Карташев тихо, мягко начал объяснять профессору, как это вышло, что он не успел прочесть последних трех листов. Он старался придать своему голосу тот испуганный тон, которым привык говорить в гимназии.
— Зачем же вы время отняли? — грубо, с раздражением перебил его профессор.
Карташев подумал напряженно и начал врать.
— Я надеялся, что восстановлю в памяти вопрос по слушанным лекциям.
— Если бы вы хоть раз слышали, вам не составило бы труда ответить… вы надеялись… но я-то здесь при чем?! Теперь вы будете обдумывать новый вопрос, ваш товарищ тоже, а я буду сидеть сложа руки?
«Так он, вероятно, в халате, старая брюзга, брюзжит на экономку за плохо выглаженную манишку», — подумал Карташев и, вдруг переменив тон, ответил:
— Все остальное я могу сразу отвечать.
Профессор совсем огорчился: что-то закипало в его душе; он точно хотел или встать, чтобы уйти, или крикнуть всем этим Карташевым, которые нагло лезут, неподготовленные, неразвитые, изолгавшиеся и изовравшиеся, — что они унижают университет, что alma mater не полицейское управление, где выдают паспорта на жительство. Но профессор только стиснул зубы и несколько мгновений в упор смотрел на Карташева…
— Изучая право, — с подавленным бешенством заговорил он, — вы отказываетесь от определения этого права; могу ли я признать ваше знание удовлетворительным?
— Позвольте мне держать в пятой группе…
Профессор безнадежно отвалился в свое кресло.
— Я не могу…
— Из восьмидесяти пяти листов я не знаю всего трех…
Профессор стремительно и бурно перебросился из кресла к самому носу Карташева.
— Это в лавке… это в лавке торгуются… и меряют аршинами, а не здесь… вы ошиблись, милостивый государь!!
«Милостивый государь!» так же загудело по всей аудитории, как и на первой лекции. Сердце Карташева тоскливо сжалось.
— Я могу только, — опять успокоенно, после долгого молчания, заговорил профессор, — соблюсти формальность закона; извольте брать новый билет.
«Ну и черт с тобой, — подумал Карташев, — по крайней мере, хоть студенты увидят, что я остальное знаю».
С лицом приговоренного и озлобленного он вынул новый билет.
— Восемнадцатый: киренаики. Вы сказали, можете не обдумывая отвечать?
— Могу, — раздраженно ответил Карташев.
Карташев начал, но профессор перебил его два раза подряд.
— Позвольте мне, — побелев как стена, сказал громко, резко и твердо Карташев — сперва ответить, а затем уже вы скажете мне свои замечания.
Профессор бросил карандаш и, отвалившись на спинку кресла, подперся уныло рукой.

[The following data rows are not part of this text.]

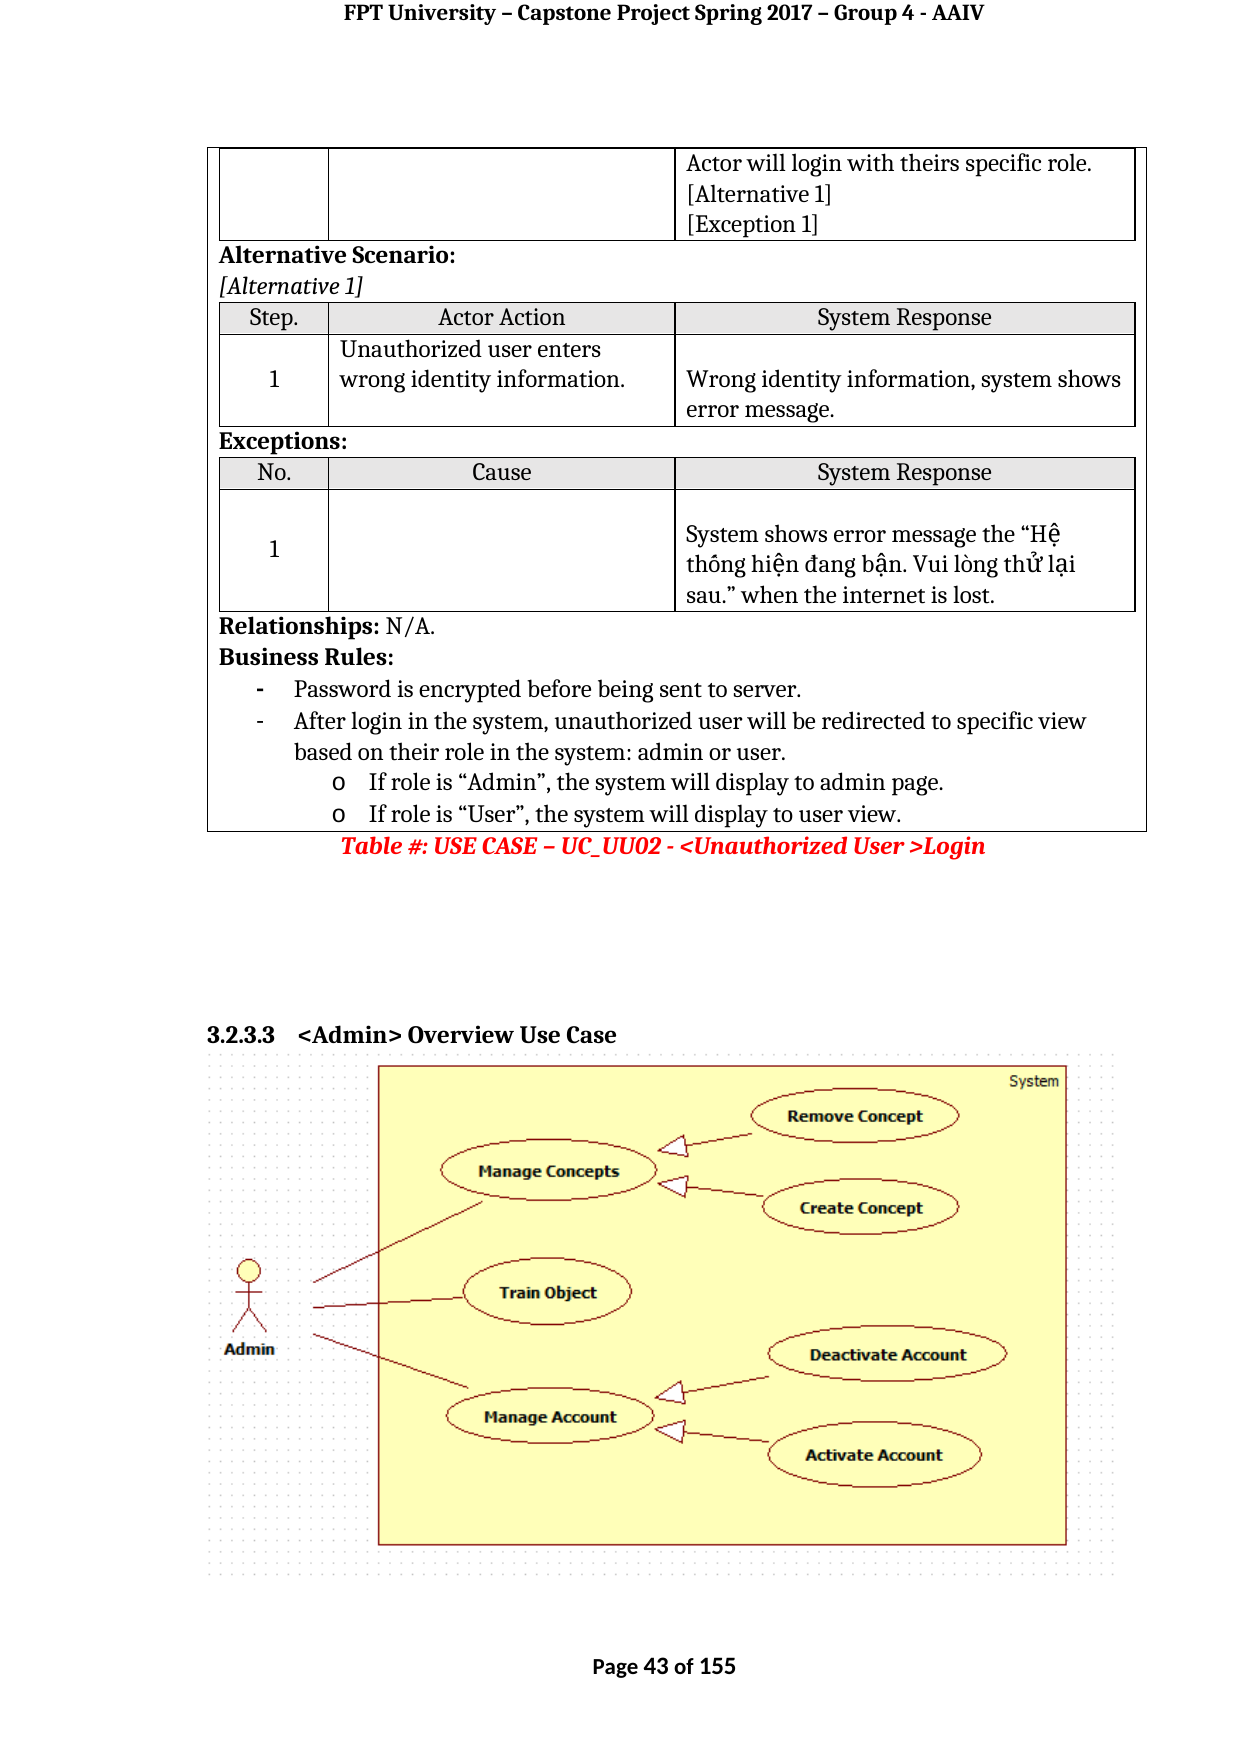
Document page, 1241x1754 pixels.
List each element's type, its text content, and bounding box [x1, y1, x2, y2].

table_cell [208, 148, 1146, 831]
picture [207, 1051, 1122, 1581]
text Table #: USE CASE – UC_UU02 - <Unauthorized User >Login [207, 832, 1122, 861]
subtitle <Admin> Overview Use Case [207, 1021, 1122, 1049]
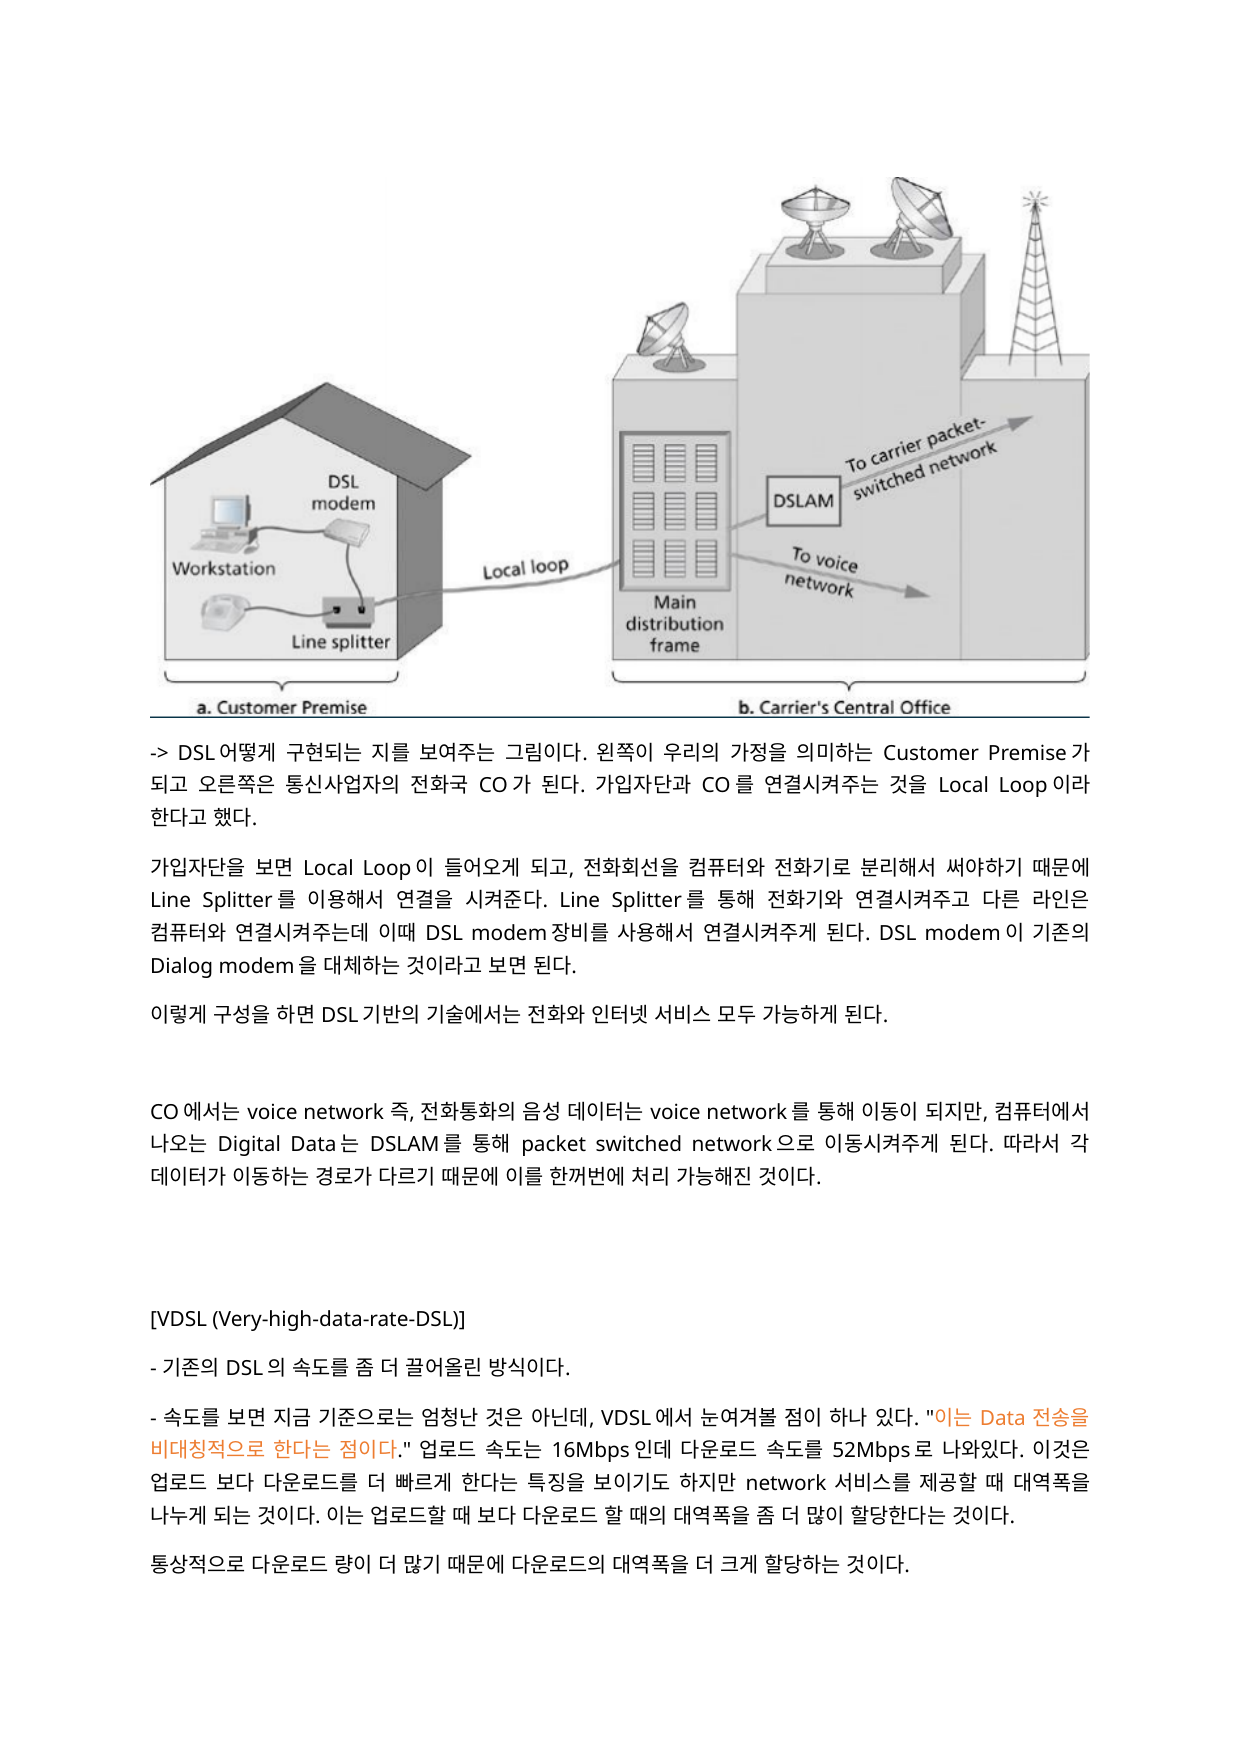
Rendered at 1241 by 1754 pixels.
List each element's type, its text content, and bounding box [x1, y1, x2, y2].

Карташев говорил уверенно, точно, придерживаясь чуть не вызубренных им лекций. Он говорил, и в памяти его вставало все то, что было и на другой странице, и на третьей, в каком именно углу, и дальше все до конца. Речь его лилась плавно, без запинки, уверенно. И в то же время он не переставал чувствовать всю боль своего незаслуженного унижения, голос его дрожал, и, отвечая, он не смотрел на профессора.
— Это вы знаете… довольно…
У Карташева отлегло на душе, боль и оскорбление сменились опять надеждой на благополучный исход. Профессор обдумывал что-то, а Карташев внимательно, уже извиняясь глазами за свой и за его резкий тон, смотрел ему в глаза. Но маленькие глаза профессора горели из-под нависших седых бровей и смотрели куда-то в угол аудитории.
Он оторвался наконец от каких-то своих мыслей и устало, нехотя, угрюмо произнес:
— По закону вам полагается еще три вопроса…
Карташев замер.
— Что такое право в объективном смысле?
— Профессор, я как раз от этого вопроса отказался, — как мог мягче и заискивающе проговорил Карташев.
Профессор помолчал и медленно задал второй вопрос:
— Что такое право в субъективном смысле?
Аудитория замерла.
Карташев понял, что его срежут, и молча взбешенно смотрел на профессора.
Профессор встретился на мгновение с ним глазами и, быстро повторив первый вопрос: «Что такое право в объективном смысле?» — загремел на всю аудиторию:
— Довольно!!
Он схватил карандаш и сильным взмахом поставил против фамилии Карташева единицу. Не два, а единицу: толстую, громадную, уродливую.
Карташев вскочил как ужаленный. Кресло его откинулось и упало на пол. Все замерло на мгновение. Казалось, что вот-вот произойдет что-то страшное. Но ничего не произошло. Карташев только хлопнул дверью на прощанье, выйдя в коридор. «Не посмел, — упрекнул он себя и вдруг вспыхнул: — Пусть только выглянет сюда».